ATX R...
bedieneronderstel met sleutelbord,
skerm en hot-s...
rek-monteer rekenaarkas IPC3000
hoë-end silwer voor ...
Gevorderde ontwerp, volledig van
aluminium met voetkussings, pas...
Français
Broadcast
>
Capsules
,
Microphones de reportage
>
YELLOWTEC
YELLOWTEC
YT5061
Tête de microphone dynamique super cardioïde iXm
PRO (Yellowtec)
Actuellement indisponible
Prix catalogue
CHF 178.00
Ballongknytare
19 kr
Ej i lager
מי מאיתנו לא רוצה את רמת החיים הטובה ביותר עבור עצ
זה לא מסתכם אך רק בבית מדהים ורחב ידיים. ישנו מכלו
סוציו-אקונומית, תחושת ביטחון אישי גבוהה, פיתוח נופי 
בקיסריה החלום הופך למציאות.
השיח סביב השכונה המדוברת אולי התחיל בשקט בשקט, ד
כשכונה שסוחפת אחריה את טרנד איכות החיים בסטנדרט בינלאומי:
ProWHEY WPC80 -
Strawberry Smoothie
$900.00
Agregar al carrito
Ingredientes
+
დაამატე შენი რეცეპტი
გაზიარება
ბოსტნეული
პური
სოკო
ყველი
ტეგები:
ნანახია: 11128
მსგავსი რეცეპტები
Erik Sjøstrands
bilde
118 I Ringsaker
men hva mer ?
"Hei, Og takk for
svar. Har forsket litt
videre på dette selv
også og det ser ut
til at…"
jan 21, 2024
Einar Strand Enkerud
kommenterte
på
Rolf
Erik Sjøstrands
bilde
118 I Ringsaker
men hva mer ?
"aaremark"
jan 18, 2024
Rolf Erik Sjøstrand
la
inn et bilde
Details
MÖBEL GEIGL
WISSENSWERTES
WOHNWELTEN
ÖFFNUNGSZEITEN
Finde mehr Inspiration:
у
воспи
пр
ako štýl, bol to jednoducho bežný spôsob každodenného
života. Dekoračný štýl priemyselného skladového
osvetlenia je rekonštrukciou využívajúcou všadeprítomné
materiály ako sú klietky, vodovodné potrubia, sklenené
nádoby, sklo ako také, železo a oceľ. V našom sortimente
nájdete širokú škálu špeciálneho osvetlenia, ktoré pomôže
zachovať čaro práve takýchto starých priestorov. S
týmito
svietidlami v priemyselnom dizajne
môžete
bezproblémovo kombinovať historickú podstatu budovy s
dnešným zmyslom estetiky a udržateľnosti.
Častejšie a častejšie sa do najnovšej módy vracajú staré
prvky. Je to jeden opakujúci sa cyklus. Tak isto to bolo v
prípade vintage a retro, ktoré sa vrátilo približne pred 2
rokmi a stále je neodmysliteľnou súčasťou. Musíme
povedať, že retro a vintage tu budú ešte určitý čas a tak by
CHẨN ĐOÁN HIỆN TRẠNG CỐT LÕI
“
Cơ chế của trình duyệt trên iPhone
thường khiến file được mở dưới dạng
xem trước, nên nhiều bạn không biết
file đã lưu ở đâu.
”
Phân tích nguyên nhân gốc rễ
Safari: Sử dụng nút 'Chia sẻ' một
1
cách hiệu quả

· · ·

任务目标 »
把这份材料里的全部文字逐行抄写下来，一字不改。

解答 »
ATX R...
bedieneronderstel met sleutelbord,
skerm en hot-s...
rek-monteer rekenaarkas IPC3000
hoë-end silwer voor ...
Gevorderde ontwerp, volledig van
aluminium met voetkussings, pas...
Français
Broadcast
>
Capsules
,
Microphones de reportage
>
YELLOWTEC
YELLOWTEC
YT5061
Tête de microphone dynamique super cardioïde iXm
PRO (Yellowtec)
Actuellement indisponible
Prix catalogue
CHF 178.00
Ballongknytare
19 kr
Ej i lager
מי מאיתנו לא רוצה את רמת החיים הטובה ביותר עבור עצ
זה לא מסתכם אך רק בבית מדהים ורחב ידיים. ישנו מכלו
סוציו-אקונומית, תחושת ביטחון אישי גבוהה, פיתוח נופי 
בקיסריה החלום הופך למציאות.
השיח סביב השכונה המדוברת אולי התחיל בשקט בשקט, ד
כשכונה שסוחפת אחריה את טרנד איכות החיים בסטנדרט בינלאומי:
ProWHEY WPC80 -
Strawberry Smoothie
$900.00
Agregar al carrito
Ingredientes
+
დაამატე შენი რეცეპტი
გაზიარება
ბოსტნეული
პური
სოკო
ყველი
ტეგები:
ნანახია: 11128
მსგავსი რეცეპტები
Erik Sjøstrands
bilde
118 I Ringsaker
men hva mer ?
"Hei, Og takk for
svar. Har forsket litt
videre på dette selv
også og det ser ut
til at…"
jan 21, 2024
Einar Strand Enkerud
kommenterte
på
Rolf
Erik Sjøstrands
bilde
118 I Ringsaker
men hva mer ?
"aaremark"
jan 18, 2024
Rolf Erik Sjøstrand
la
inn et bilde
Details
MÖBEL GEIGL
WISSENSWERTES
WOHNWELTEN
ÖFFNUNGSZEITEN
Finde mehr Inspiration:
у
воспи
пр
ako štýl, bol to jednoducho bežný spôsob každodenného
života. Dekoračný štýl priemyselného skladového
osvetlenia je rekonštrukciou využívajúcou všadeprítomné
materiály ako sú klietky, vodovodné potrubia, sklenené
nádoby, sklo ako také, železo a oceľ. V našom sortimente
nájdete širokú škálu špeciálneho osvetlenia, ktoré pomôže
zachovať čaro práve takýchto starých priestorov. S
týmito
svietidlami v priemyselnom dizajne
môžete
bezproblémovo kombinovať historickú podstatu budovy s
dnešným zmyslom estetiky a udržateľnosti.
Častejšie a častejšie sa do najnovšej módy vracajú staré
prvky. Je to jeden opakujúci sa cyklus. Tak isto to bolo v
prípade vintage a retro, ktoré sa vrátilo približne pred 2
rokmi a stále je neodmysliteľnou súčasťou. Musíme
povedať, že retro a vintage tu budú ešte určitý čas a tak by
CHẨN ĐOÁN HIỆN TRẠNG CỐT LÕI
“
Cơ chế của trình duyệt trên iPhone
thường khiến file được mở dưới dạng
xem trước, nên nhiều bạn không biết
file đã lưu ở đâu.
”
Phân tích nguyên nhân gốc rễ
Safari: Sử dụng nút 'Chia sẻ' một
1
cách hiệu quả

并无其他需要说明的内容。